───── DATASET RECORDS

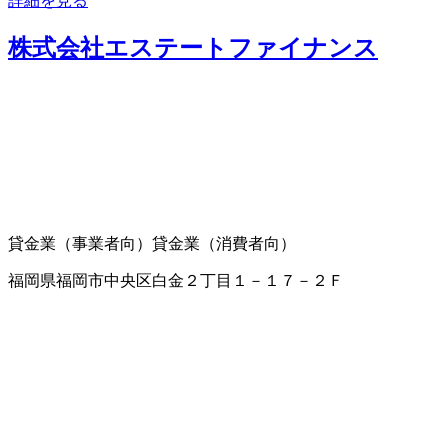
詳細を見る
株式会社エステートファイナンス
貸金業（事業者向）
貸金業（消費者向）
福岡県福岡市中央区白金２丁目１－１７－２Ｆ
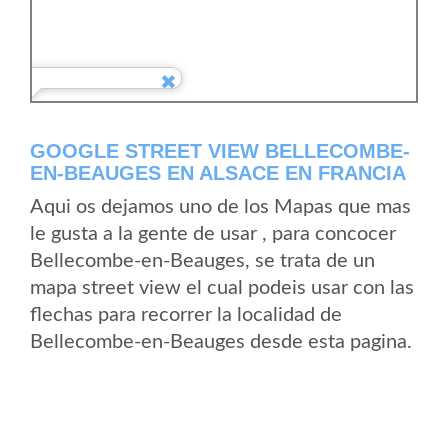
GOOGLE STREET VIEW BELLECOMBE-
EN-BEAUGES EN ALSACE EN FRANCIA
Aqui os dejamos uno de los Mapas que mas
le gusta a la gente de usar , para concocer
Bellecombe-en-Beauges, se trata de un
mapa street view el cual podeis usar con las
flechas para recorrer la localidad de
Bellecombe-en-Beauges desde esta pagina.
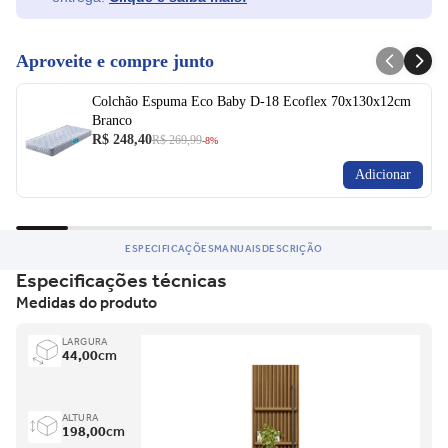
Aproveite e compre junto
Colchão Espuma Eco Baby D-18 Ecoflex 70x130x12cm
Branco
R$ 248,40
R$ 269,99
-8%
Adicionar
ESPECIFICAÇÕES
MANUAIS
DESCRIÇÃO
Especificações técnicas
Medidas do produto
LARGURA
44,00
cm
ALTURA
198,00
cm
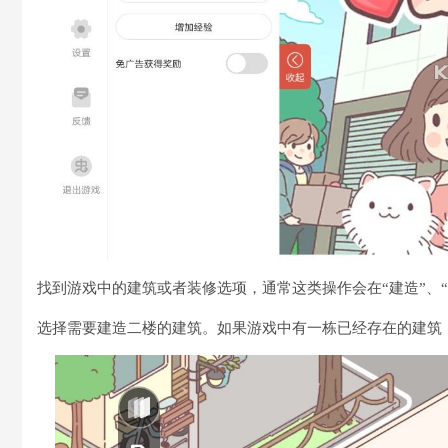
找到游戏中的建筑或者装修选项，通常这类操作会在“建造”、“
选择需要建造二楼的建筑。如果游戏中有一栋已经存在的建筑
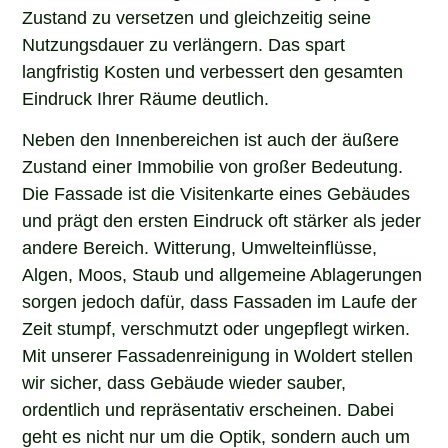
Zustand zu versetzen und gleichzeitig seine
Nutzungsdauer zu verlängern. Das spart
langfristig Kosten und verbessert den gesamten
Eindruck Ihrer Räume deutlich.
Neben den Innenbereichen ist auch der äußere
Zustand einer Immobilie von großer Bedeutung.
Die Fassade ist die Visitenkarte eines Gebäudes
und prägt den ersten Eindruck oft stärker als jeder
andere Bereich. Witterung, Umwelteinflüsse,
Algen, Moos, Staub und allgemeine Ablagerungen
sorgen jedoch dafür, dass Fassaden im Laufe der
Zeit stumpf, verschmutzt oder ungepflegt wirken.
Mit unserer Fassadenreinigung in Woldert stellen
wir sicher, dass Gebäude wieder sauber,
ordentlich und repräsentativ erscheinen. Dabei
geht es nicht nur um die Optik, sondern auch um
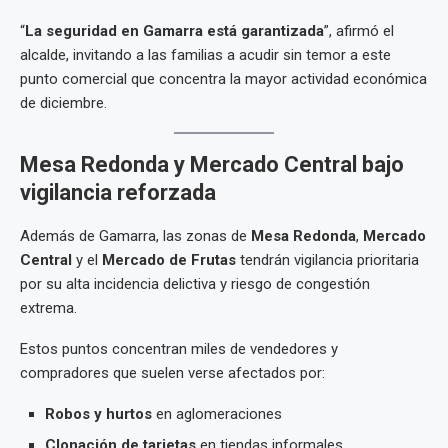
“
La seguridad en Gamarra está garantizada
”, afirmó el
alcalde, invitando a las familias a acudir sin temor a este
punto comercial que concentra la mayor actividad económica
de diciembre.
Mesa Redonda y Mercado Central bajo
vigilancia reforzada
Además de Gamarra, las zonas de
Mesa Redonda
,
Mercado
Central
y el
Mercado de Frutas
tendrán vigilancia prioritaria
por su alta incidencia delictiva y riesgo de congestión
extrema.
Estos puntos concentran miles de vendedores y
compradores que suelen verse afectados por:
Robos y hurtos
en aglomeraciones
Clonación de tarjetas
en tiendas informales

──────────
───── DATASET RECORDS

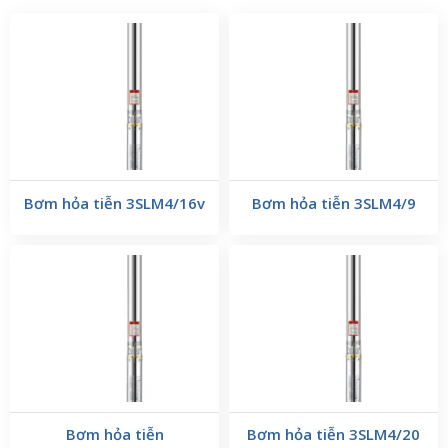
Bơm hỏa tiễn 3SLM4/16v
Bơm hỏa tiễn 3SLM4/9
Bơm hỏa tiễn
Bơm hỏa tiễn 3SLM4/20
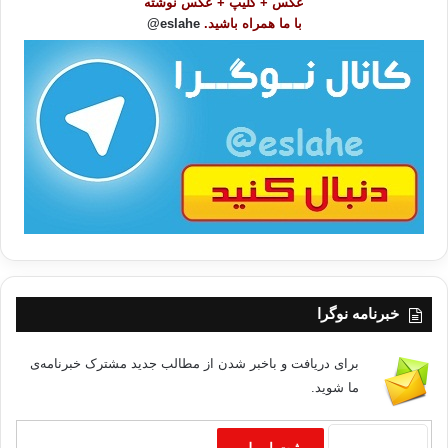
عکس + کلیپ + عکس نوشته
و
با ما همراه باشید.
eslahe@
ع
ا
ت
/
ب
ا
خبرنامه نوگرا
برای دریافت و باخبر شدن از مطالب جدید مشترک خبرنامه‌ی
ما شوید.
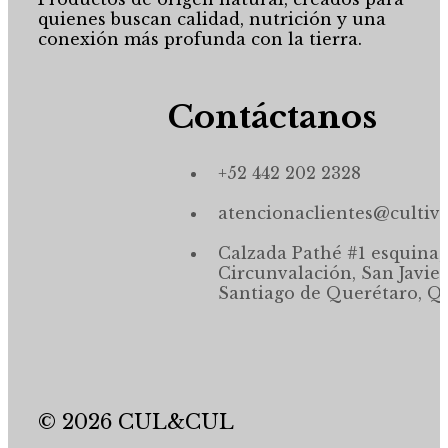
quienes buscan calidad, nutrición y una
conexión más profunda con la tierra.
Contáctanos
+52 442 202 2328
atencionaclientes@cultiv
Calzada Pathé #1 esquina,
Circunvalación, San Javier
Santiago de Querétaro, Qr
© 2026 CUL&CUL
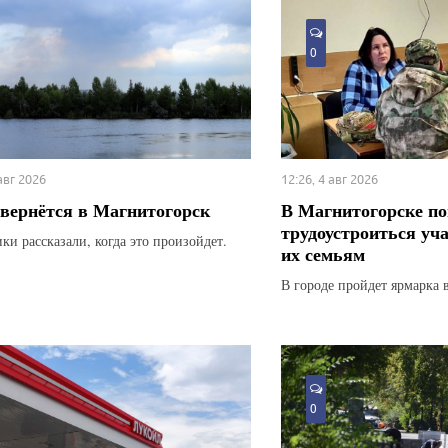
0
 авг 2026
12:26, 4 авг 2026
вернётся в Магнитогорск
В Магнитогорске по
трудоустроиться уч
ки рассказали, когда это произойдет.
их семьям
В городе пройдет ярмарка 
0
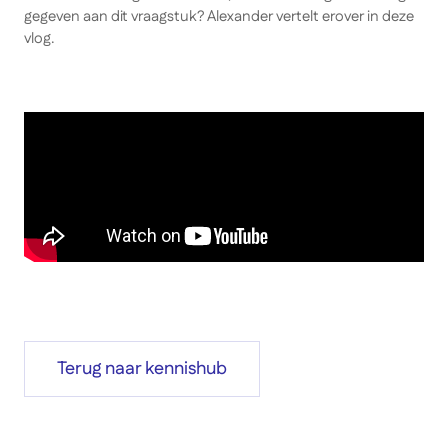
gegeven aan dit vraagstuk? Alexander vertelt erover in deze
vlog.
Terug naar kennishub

──────────

» REQUEST: Filter the entries above down to the lines that hold the word "usar", and copy those lines.

» WRITTEN SOLUTION:
le gusta a la gente de usar , para concocer
mapa street view el cual podeis usar con las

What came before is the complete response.